In Kentucky, the cancer reporting initiative leveraged and enhanced a solid foundation for statewide collaboration to achieve better health and improved disease surveillance through a learning health system. Leveraging the Meaningful Use (MU) program as an overarching policy and structural driver is imperative. The cancer reporting initiative in Kentucky suggests that future surveillance and reporting initiatives will require locally adaptable solutions and that there is a need for increased technical assistance in rural settings. Kentucky's experience also indicates that stakeholders should be diligent in identifying state-level criteria that align with MU for vetting EHR vendors.

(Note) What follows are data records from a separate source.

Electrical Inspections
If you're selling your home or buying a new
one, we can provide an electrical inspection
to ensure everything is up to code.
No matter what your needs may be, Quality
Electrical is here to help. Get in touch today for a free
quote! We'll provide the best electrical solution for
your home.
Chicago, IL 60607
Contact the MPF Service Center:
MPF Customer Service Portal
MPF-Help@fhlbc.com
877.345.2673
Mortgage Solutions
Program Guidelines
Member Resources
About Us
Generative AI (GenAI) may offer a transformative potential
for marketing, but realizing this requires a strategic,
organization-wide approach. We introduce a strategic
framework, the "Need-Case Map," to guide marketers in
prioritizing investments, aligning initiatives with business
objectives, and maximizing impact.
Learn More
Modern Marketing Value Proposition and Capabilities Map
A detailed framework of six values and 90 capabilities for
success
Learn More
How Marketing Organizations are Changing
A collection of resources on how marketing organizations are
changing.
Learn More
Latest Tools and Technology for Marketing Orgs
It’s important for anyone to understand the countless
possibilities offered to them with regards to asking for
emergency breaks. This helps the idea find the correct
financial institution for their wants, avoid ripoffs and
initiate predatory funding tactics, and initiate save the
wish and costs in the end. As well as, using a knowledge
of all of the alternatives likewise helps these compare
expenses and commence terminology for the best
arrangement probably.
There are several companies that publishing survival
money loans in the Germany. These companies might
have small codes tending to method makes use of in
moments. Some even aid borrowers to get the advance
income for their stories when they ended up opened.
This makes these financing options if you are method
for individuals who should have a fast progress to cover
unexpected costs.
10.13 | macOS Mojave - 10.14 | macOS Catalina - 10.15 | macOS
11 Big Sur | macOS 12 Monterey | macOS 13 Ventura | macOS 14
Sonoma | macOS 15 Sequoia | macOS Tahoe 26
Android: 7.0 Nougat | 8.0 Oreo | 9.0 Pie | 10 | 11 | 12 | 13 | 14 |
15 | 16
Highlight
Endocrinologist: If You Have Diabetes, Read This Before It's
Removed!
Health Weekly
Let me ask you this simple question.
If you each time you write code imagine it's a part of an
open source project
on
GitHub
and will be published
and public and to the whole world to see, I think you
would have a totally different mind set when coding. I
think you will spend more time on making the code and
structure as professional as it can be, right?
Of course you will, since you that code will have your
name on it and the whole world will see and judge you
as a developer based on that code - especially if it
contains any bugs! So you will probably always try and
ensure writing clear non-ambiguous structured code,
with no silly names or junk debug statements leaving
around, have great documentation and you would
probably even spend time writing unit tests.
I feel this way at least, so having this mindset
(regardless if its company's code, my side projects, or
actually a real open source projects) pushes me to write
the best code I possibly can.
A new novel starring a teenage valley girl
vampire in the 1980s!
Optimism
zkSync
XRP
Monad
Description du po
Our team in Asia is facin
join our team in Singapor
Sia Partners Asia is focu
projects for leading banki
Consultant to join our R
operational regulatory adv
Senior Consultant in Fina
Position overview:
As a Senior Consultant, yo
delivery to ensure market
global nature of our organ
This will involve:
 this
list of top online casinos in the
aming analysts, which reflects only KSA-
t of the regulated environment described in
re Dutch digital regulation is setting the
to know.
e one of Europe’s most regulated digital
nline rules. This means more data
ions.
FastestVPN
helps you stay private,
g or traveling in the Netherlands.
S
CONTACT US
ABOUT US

本案例研究描述了一个州公共卫生部门、一所主要研究型大学和一个健康推广服务机构之间的合作。该健康推广服务机构作为《经济和临床健康的健康信息技术(HITECH)法案》的一部分获得资助,旨在通过电子报告肯塔基州众多肿瘤医疗实践中的系统治疗数据,建立一个用于疾病监测的可互操作健康信息系统。肯塔基州癌症监测系统的经验可以帮助地方和州实体在设计沟通措施以提高电子健康记录(EHR)和健康信息交换(HIE)的使用方面取得更大成效,帮助符合条件的临床医生在患者护理中达到这些新标准,并在学习型健康系统中进行疾病监测。
我们记录并评估了肯塔基州早期健康信息技术(HIT)采用者在全州范围内所做的努力,这些努力促成了2012年11月美国首次将临床文档架构(CDA)从医生办公室电子传输至州癌症监测登记处。CDA的成功传输不仅对技术创新者、信息学家和临床医生来说是一个里程碑,还启动了一种新的沟通机制,通过这种机制,州和联邦机构能够以安全、可靠且及时的方式获取和交换重要的癌症统计数据。这对癌症监测和比较效果研究产生的相应影响是巨大的。在疾病控制与预防中心(CDC)的指导下,肯塔基州癌症登记处(KCR)、肯塔基州健康信息交换中心(KHIE)和肯塔基州区域推广中心(KREC)在转变可互操作健康环境以改善疾病监测方面又迈进了一步。
本案例研究描述了包括KCR、州卫生部、州和联邦政府机构以及一所主要研究型大学在内的知名机构在利用现有网络、基础设施和联邦授予的资金来实施用于疾病监测的可互操作健康信息系统方面所做的努力。通过对关键利益相关者进行准定性访谈进行项目评估,有助于评估对继续使用癌症监测模型的态度和信念。
在肯塔基州,癌症报告倡议利用并加强了全州合作的坚实基础,以通过学习型健康系统实现更好的健康状况和改进疾病监测。将有意义使用(MU)计划作为总体政策和结构驱动因素至关重要。肯塔基州的癌症报告倡议表明,未来的监测和报告倡议将需要因地制宜的解决方案,并且农村地区需要更多的技术援助。肯塔基州的经验还表明,利益相关者应勤勉地确定与MU一致的州级标准,以审核EHR供应商。